On the table were what looked like the remains of a dinner: wine glasses and dessert plates smeared with chocolate. Minerva and Adam were standing at the door, waving good-bye to a couple—a woman in a stuffed vulture hat, carrying a sleepy boy in her arms, and tall man with a little girl by the hand. Hermione recognised the hat right away; there could only be one like it in all England. The little girl ran back up the steps quickly to give a picture she had drawn to Adam, who beamed and thanked her, shaking her hand sombrely. She seemed to find this sudden seriousness hilarious, and ran back to her parents giggling.

They were both still young, but looked more mature; Minerva's cheeks were less round and she appeared somehow more angular than before; also, her hair was now tied back. Adam's hair was shorter and he was wearing glasses, though he was still younger than forty. Hermione knew from experience that lawyers often started to lose their eyesight quite young from having to peer at so many old parchments (why people couldn't store them properly was a mystery to her, it was a simple charm!)

Minerva waved, somewhat stiffly, as Augusta and her husband walked down the road. As soon as the door shut, though, she stalked over to the blue, overstuffed couch in the middle of the room and curled up in its corner, kicking off her shoes violently as she did so. That a witch that tall could make herself so small was utterly unbelievable; her arms were wrapped around her legs and her fists clenched tightly under her chin. Her eyes gleamed like a sharpened knife.

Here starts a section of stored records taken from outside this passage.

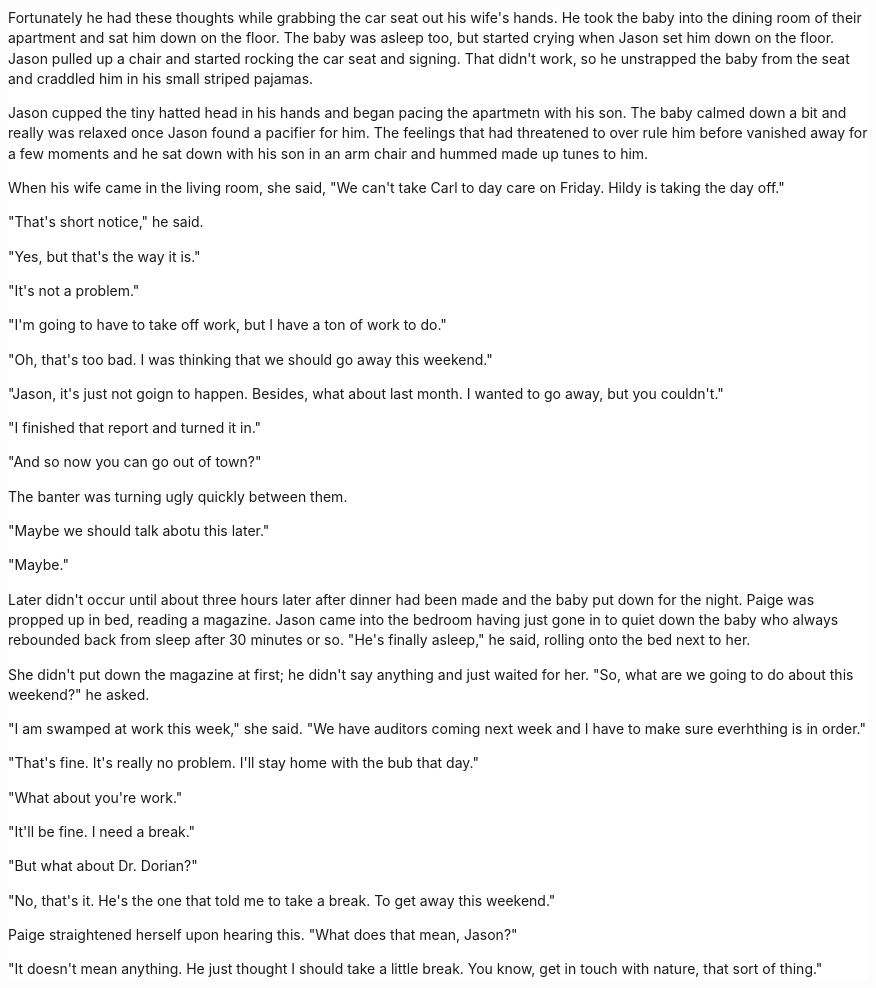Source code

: Fortunately he had these thoughts while grabbing the car seat out his wife's hands. He took the baby into the dining room of their apartment and sat him down on the floor. The baby was asleep too, but started crying when Jason set him down on the floor. Jason pulled up a chair and started rocking the car seat and signing. That didn't work, so he unstrapped the baby from the seat and craddled him in his small striped pajamas.

Jason cupped the tiny hatted head in his hands and began pacing the apartmetn with his son. The baby calmed down a bit and really was relaxed once Jason found a pacifier for him. The feelings that had threatened to over rule him before vanished away for a few moments and he sat down with his son in an arm chair and hummed made up tunes to him.

When his wife came in the living room, she said, "We can't take Carl to day care on Friday. Hildy is taking the day off."

"That's short notice," he said.

"Yes, but that's the way it is."

"It's not a problem."

"I'm going to have to take off work, but I have a ton of work to do."

"Oh, that's too bad. I was thinking that we should go away this weekend."

"Jason, it's just not goign to happen. Besides, what about last month. I wanted to go away, but you couldn't."

"I finished that report and turned it in."

"And so now you can go out of town?"

The banter was turning ugly quickly between them.

"Maybe we should talk abotu this later."

"Maybe."

Later didn't occur until about three hours later after dinner had been made and the baby put down for the night. Paige was propped up in bed, reading a magazine. Jason came into the bedroom having just gone in to quiet down the baby who always rebounded back from sleep after 30 minutes or so. "He's finally asleep," he said, rolling onto the bed next to her.

She didn't put down the magazine at first; he didn't say anything and just waited for her. "So, what are we going to do about this weekend?" he asked.

"I am swamped at work this week," she said. "We have auditors coming next week and I have to make sure everhthing is in order."

"That's fine. It's really no problem. I'll stay home with the bub that day."

"What about you're work."

"It'll be fine. I need a break."

"But what about Dr. Dorian?"

"No, that's it. He's the one that told me to take a break. To get away this weekend."

Paige straightened herself upon hearing this. "What does that mean, Jason?"

"It doesn't mean anything. He just thought I should take a little break. You know, get in touch with nature, that sort of thing."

Adam approached her gently, his usually calm, measured gait becoming a bit unsteady in his haste. He perched behind her, on the back of the couch, and ran a hand over her hair, like a parent comforting a child. When she finally looked up at him, the tears that had been threatening to run over finally did, in a steady but silent stream.

"Minerva!" he said, softly but anxiously. "Minerva, what is it?"

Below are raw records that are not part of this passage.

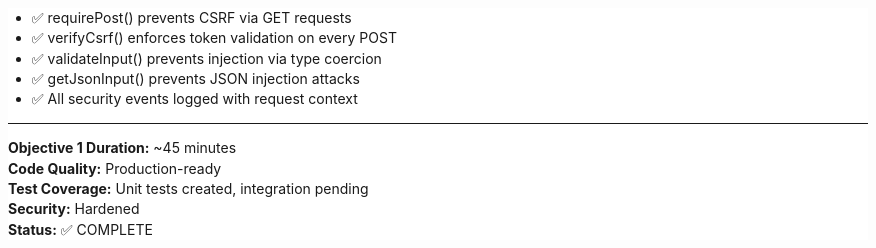 - ✅ requirePost() prevents CSRF via GET requests
- ✅ verifyCsrf() enforces token validation on every POST
- ✅ validateInput() prevents injection via type coercion
- ✅ getJsonInput() prevents JSON injection attacks
- ✅ All security events logged with request context

---

**Objective 1 Duration:** ~45 minutes  
**Code Quality:** Production-ready  
**Test Coverage:** Unit tests created, integration pending  
**Security:** Hardened  
**Status:** ✅ COMPLETE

"I know, Adam…I know that we will never have what they have, that we will never be the ones to walk away with a child in our arms. And I see how you play with children, Adam, don't pretend you wouldn't want your own. One of the greatest witches of the age, it said in that stupid magazine"—she pointed angrily to a copy of Transfiguration Today that lay on the table—"and yet incapable of doing what any normal woman can do."

He opened his mouth to protest, but she cut him off.

"No! Don't tell me it may happen. It's been nearly ten years, and still nothing. I cannot have a child, and what's worse, you cannot either—and through no fault of yours! I…I at least have my students, but you do not even have that."

"Minerva…" he started.

"Hush!" she cried. "I don't want to hear it!" She half-heartedly attempted to swat his calming hand away, but didn't try too hard—she knew, deep down, that she needed to feel his steady, reliable presence.

She continued to sob and he stroked her back rhythmically, waiting for her to calm herself. "Minerva, listen to me." Those hazel eyes seemed to be looking through hers, reading what lay behind them. "If we never have children, I will still be happy with you. I would have no other wife, and no life could be better than the one we have now. I am, you see, perfectly content in what we already have…and only wish you could be, too."

She looked up at him, taking in his words, though he had said similar things before, for the first time. And she nodded, slowly, and wiped her eyes.

"I believe," she said, as she tilted her face upward to kiss him, "that maybe I could." And with that, she gave a very small, very hesitant smile. "You are sure that you don't wish for another wife? One who could give you a family?"

"Minerva, you silly witch, you are my family," came the reply. Picking up the copy of Transfiguration Today from the table, he added with a smile, "and I happen to like this magazine. It publishes a great many articles by a woman I happen to be rather fond of."

The faint smile grew slightly wider, and Minerva tilted her head up to kiss him. For a woman who spent so much of her time being the one required to provide answers—to students, to staff, to the editors of the Journal of Transfiguration Studies, to parents complaining about their children's performance—it was curiously comforting to be told she was just a silly witch.